[Dataset excerpt Boundary: Start]

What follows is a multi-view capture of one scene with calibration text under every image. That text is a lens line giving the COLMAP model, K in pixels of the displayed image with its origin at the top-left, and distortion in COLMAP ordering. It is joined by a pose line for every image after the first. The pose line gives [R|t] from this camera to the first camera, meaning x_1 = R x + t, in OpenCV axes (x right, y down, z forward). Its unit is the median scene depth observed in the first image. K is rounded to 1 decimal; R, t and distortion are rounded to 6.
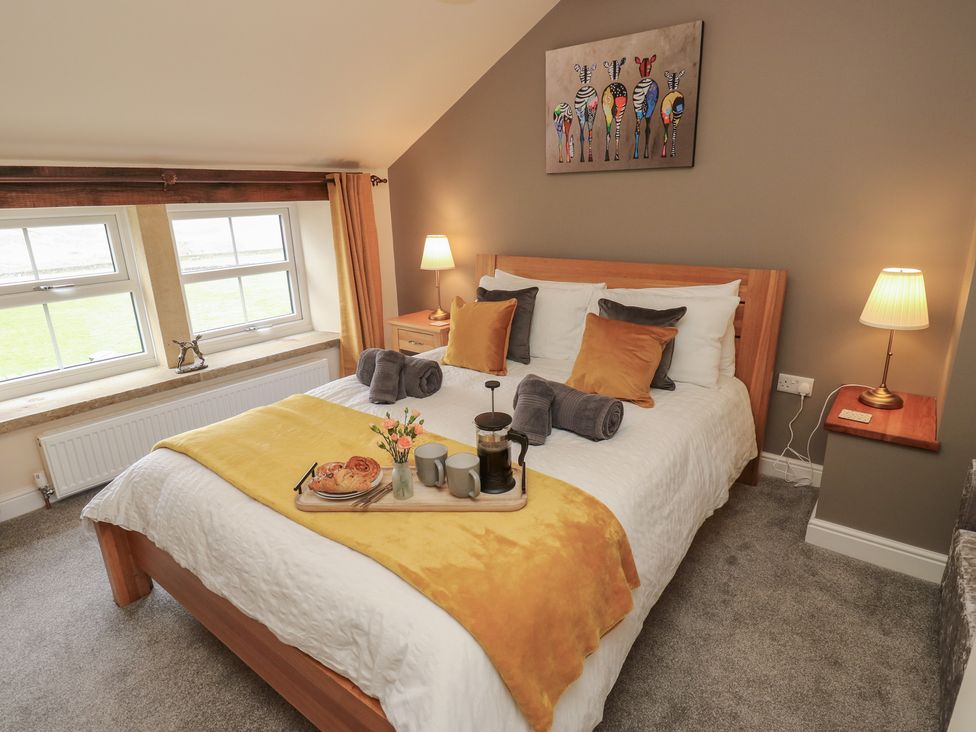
lens RADIAL K [[539.4, 0, 500.0], [0, 539.4, 359.1], [0, 0, 1]] dist [-0.002566, -0.001158]
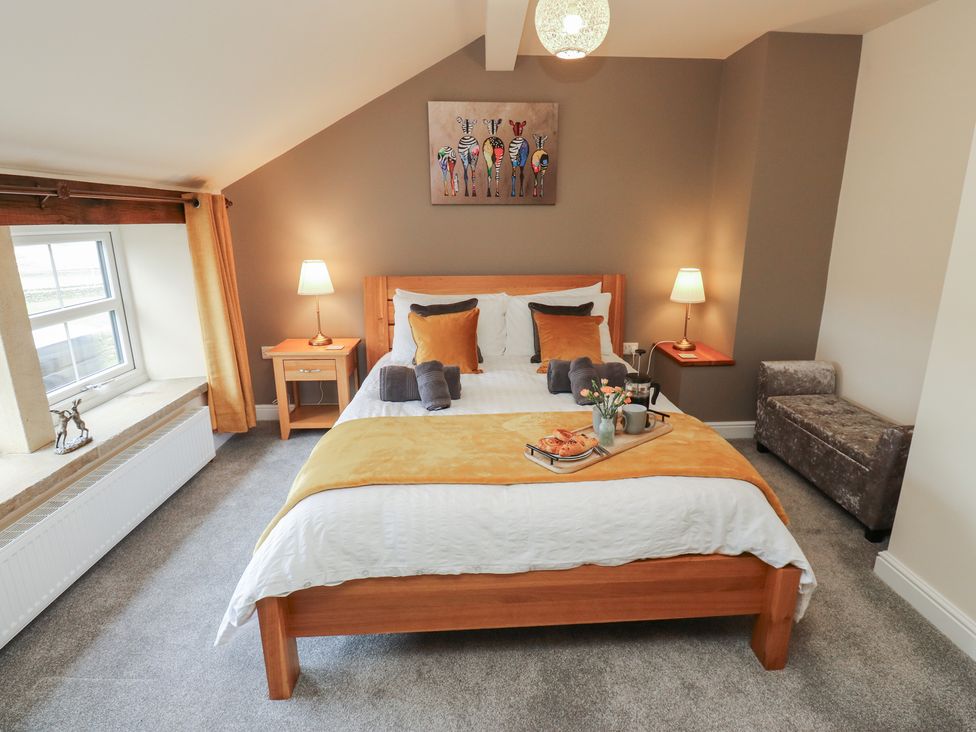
lens RADIAL K [[517.2, 0, 499.7], [0, 517.2, 360.7], [0, 0, 1]] dist [-0.004118, -0.002591]
pose [[0.765045, -0.148259, 0.626678, -0.614208], [0.171253, 0.984936, 0.023952, -0.014958], [-0.620789, 0.088996, 0.778910, 0.079712]]
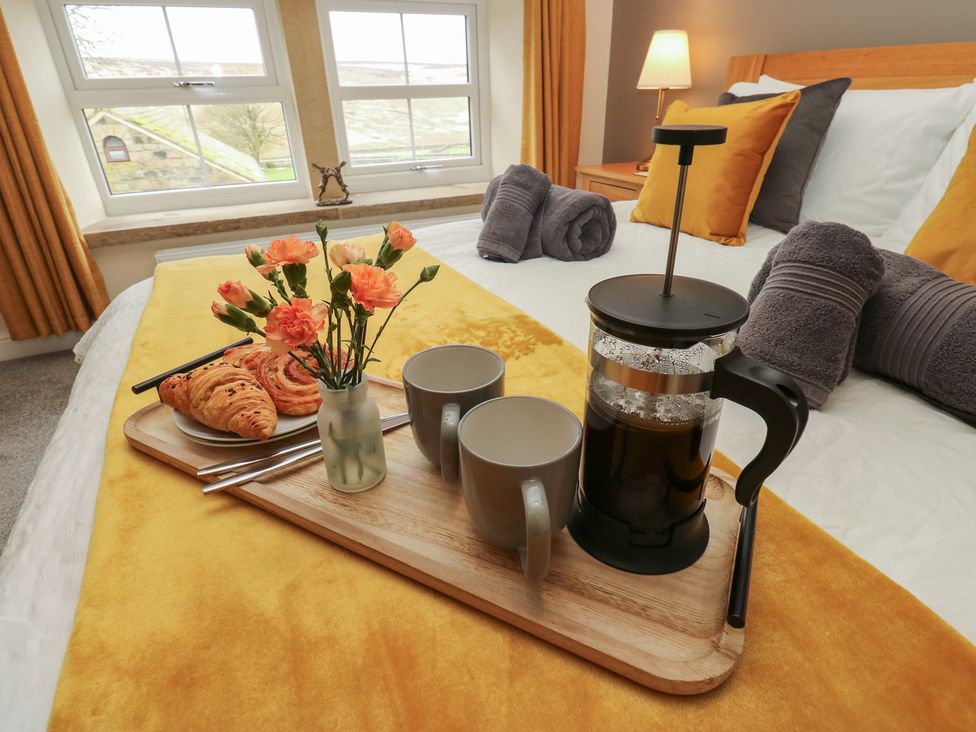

[Dataset excerpt Boundary: End]

### Exercise:
Copy out the material above exactly; the images stay out.

### Answer space:
What follows is a multi-view capture of one scene with calibration text under every image. That text is a lens line giving the COLMAP model, K in pixels of the displayed image with its origin at the top-left, and distortion in COLMAP ordering. It is joined by a pose line for every image after the first. The pose line gives [R|t] from this camera to the first camera, meaning x_1 = R x + t, in OpenCV axes (x right, y down, z forward). Its unit is the median scene depth observed in the first image. K is rounded to 1 decimal; R, t and distortion are rounded to 6.
lens RADIAL K [[539.4, 0, 500.0], [0, 539.4, 359.1], [0, 0, 1]] dist [-0.002566, -0.001158]
lens RADIAL K [[517.2, 0, 499.7], [0, 517.2, 360.7], [0, 0, 1]] dist [-0.004118, -0.002591]
pose [[0.765045, -0.148259, 0.626678, -0.614208], [0.171253, 0.984936, 0.023952, -0.014958], [-0.620789, 0.088996, 0.778910, 0.079712]]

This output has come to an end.